**PROBLEM TO SOLVE**
Please rewrite the section of the rows below that opens with the line containing "Se connecter" and closes with the line containing "187 212 canards, oies et poules d'eau ont été" as a numbered list, leaving out any blank lines. Include both of those end lines and nothing outside that section.

DATA SECTION Start Marker

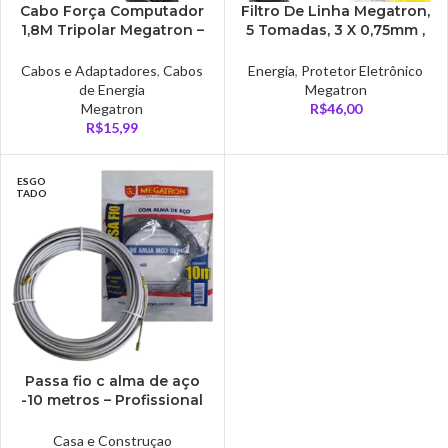
Cabo Força Computador
Filtro De Linha Megatron,
1,8M Tripolar Megatron –
5 Tomadas, 3 X 0,75mm ,
75752
1M, 10A, Preto – 01477
Cabos e Adaptadores
,
Cabos
Energia
,
Protetor Eletrônico
de Energia
Megatron
Megatron
R$
46,00
R$
15,99
ESGO
TADO
Passa fio c alma de aço
-10 metros – Profissional
– Megatron
Casa e Construçao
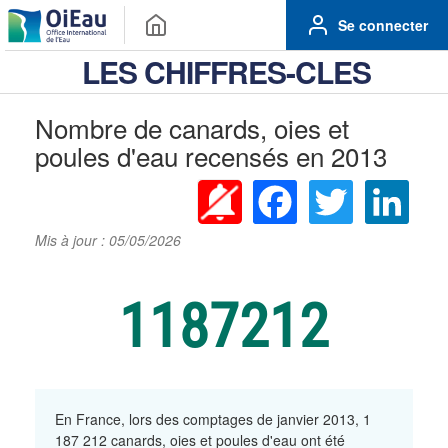
Se connecter
LES CHIFFRES-CLES
Nombre de canards, oies et
poules d'eau recensés en 2013
Facebook
Twitter
Linke
Mis à jour : 05/05/2026
1187212
En France, lors des comptages de janvier 2013, 1
187 212 canards, oies et poules d'eau ont été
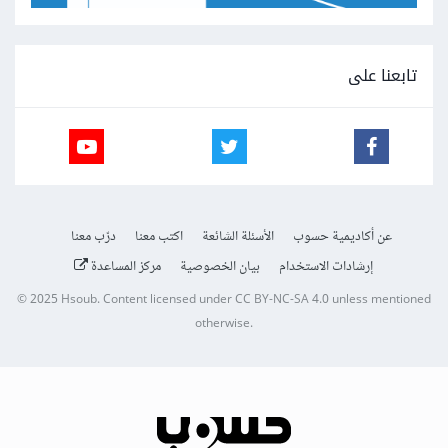
تابعنا على
عن أكاديمية حسوب
الأسئلة الشائعة
اكتب معنا
درّب معنا
إرشادات الاستخدام
بيان الخصوصية
مركز المساعدة
© 2025
Hsoub
.
Content licensed under
CC BY-NC-SA 4.0
unless mentioned
otherwise.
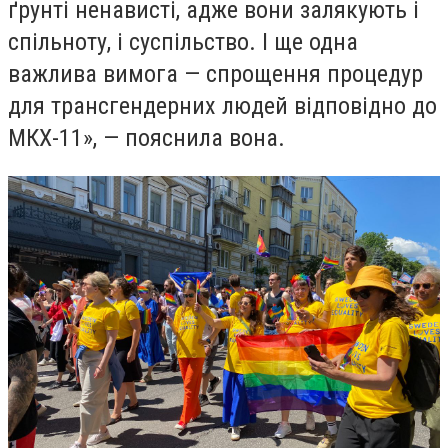
ґрунті ненависті, адже вони залякують і
спільноту, і суспільство. І ще одна
важлива вимога — спрощення процедур
для трансгендерних людей відповідно до
МКХ-11», — пояснила вона.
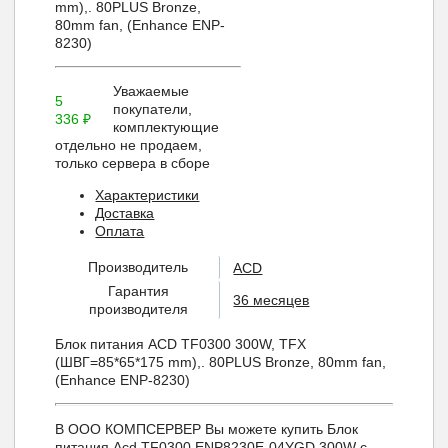
mm),. 80PLUS Bronze,
80mm fan, (Enhance ENP-
8230)
Уважаемые
5
покупатели,
336
₽
комплектующие
отдельно не продаем,
только сервера в сборе
Характеристики
Доставка
Оплата
Производитель
ACD
Гарантия
36 месяцев
производителя
Блок питания ACD TF0300 300W, TFX
(ШВГ=85*65*175 mm),. 80PLUS Bronze, 80mm fan,
(Enhance ENP-8230)
В ООО КОМПСЕРВЕР Вы можете купить Блок
питания Acd TF0300 ENP8230E-04YGD 300W с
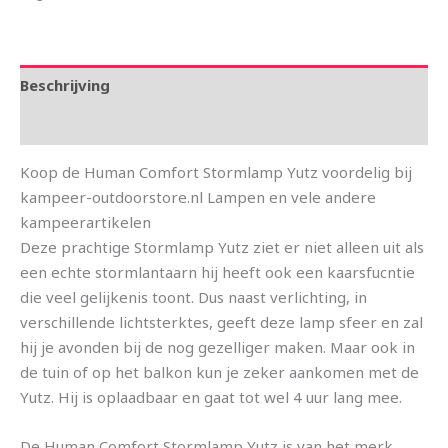
Beschrijving
Aanvullende informatie
Koop de Human Comfort Stormlamp Yutz voordelig bij
kampeer-outdoorstore.nl Lampen en vele andere
kampeerartikelen
Deze prachtige Stormlamp Yutz ziet er niet alleen uit als
een echte stormlantaarn hij heeft ook een kaarsfucntie
die veel gelijkenis toont. Dus naast verlichting, in
verschillende lichtsterktes, geeft deze lamp sfeer en zal
hij je avonden bij de nog gezelliger maken. Maar ook in
de tuin of op het balkon kun je zeker aankomen met de
Yutz. Hij is oplaadbaar en gaat tot wel 4 uur lang mee.
De Human Comfort Stormlamp Yutz is van het merk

DATA SECTION End Marker

**WRITTEN SOLUTION**
1. Se connecter
2. LES CHIFFRES-CLES
3. Nombre de canards, oies et
4. poules d'eau recensés en 2013
5. Facebook
6. Twitter
7. Linke
8. Mis à jour : 05/05/2026
9. 1187212
10. En France, lors des comptages de janvier 2013, 1
11. 187 212 canards, oies et poules d'eau ont été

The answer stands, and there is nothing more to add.